• [EXERCISE] Determine how many lines of the material below contain the string "total", matching case exactly. Reply with that number alone.

• [AVAILABLE DATA]
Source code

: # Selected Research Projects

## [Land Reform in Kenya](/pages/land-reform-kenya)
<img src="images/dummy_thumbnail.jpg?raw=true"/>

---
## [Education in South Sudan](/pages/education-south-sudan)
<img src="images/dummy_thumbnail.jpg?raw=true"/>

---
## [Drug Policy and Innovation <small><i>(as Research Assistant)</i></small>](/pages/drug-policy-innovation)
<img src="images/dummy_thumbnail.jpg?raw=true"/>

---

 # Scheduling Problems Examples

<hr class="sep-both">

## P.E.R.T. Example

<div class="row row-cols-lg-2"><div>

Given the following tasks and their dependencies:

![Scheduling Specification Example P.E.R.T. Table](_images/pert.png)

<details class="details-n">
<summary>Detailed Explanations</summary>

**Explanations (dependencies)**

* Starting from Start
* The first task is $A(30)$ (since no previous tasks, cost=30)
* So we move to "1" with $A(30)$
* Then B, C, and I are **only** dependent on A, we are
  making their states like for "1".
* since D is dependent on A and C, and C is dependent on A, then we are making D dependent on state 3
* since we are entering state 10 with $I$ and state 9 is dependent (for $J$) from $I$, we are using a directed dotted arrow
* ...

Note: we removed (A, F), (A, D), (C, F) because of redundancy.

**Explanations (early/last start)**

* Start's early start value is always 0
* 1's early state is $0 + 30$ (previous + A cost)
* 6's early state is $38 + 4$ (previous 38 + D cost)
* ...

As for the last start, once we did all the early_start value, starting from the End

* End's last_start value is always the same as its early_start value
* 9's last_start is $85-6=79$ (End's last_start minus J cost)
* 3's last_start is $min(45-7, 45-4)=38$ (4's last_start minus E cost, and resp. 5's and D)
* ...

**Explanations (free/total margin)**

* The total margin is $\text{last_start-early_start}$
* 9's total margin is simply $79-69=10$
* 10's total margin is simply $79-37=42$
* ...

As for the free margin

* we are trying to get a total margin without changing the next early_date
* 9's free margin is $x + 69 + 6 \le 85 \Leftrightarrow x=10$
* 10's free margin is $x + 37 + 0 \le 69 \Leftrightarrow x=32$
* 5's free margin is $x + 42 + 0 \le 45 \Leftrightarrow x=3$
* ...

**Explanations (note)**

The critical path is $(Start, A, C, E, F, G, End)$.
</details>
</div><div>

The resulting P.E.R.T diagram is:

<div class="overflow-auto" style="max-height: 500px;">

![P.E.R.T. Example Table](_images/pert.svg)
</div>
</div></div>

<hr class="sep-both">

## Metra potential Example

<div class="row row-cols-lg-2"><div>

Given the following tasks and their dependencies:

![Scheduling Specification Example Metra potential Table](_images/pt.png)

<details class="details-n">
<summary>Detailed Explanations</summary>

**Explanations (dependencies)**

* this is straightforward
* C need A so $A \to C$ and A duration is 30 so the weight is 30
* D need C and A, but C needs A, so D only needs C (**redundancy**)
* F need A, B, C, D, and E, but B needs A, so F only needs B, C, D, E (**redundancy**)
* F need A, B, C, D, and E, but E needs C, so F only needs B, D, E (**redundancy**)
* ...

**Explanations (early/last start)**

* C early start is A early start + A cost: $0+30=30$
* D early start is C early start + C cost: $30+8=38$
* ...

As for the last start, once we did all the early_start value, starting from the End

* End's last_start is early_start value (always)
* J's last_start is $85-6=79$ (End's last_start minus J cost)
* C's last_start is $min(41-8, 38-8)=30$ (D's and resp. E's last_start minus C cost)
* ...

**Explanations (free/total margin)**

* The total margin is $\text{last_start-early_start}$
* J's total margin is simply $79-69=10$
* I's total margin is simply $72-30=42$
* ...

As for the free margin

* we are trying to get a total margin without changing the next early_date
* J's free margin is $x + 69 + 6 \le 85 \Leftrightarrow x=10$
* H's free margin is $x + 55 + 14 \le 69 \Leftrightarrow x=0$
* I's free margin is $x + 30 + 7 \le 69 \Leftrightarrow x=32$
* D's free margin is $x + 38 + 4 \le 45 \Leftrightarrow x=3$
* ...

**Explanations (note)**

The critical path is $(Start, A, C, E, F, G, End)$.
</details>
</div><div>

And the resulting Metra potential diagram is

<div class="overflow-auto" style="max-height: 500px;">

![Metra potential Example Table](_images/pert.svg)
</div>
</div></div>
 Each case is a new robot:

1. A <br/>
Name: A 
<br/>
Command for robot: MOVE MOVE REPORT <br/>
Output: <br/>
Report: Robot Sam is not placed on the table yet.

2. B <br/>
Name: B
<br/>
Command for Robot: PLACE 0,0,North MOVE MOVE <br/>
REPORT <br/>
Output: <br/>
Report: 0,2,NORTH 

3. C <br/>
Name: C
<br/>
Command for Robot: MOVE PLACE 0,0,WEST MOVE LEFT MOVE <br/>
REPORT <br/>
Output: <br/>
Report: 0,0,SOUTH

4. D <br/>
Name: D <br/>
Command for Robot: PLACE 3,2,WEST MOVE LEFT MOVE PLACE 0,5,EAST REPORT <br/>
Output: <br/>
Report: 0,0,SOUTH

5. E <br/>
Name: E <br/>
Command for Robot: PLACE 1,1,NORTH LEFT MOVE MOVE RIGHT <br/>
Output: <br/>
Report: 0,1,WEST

• [TASK ANSWER] 10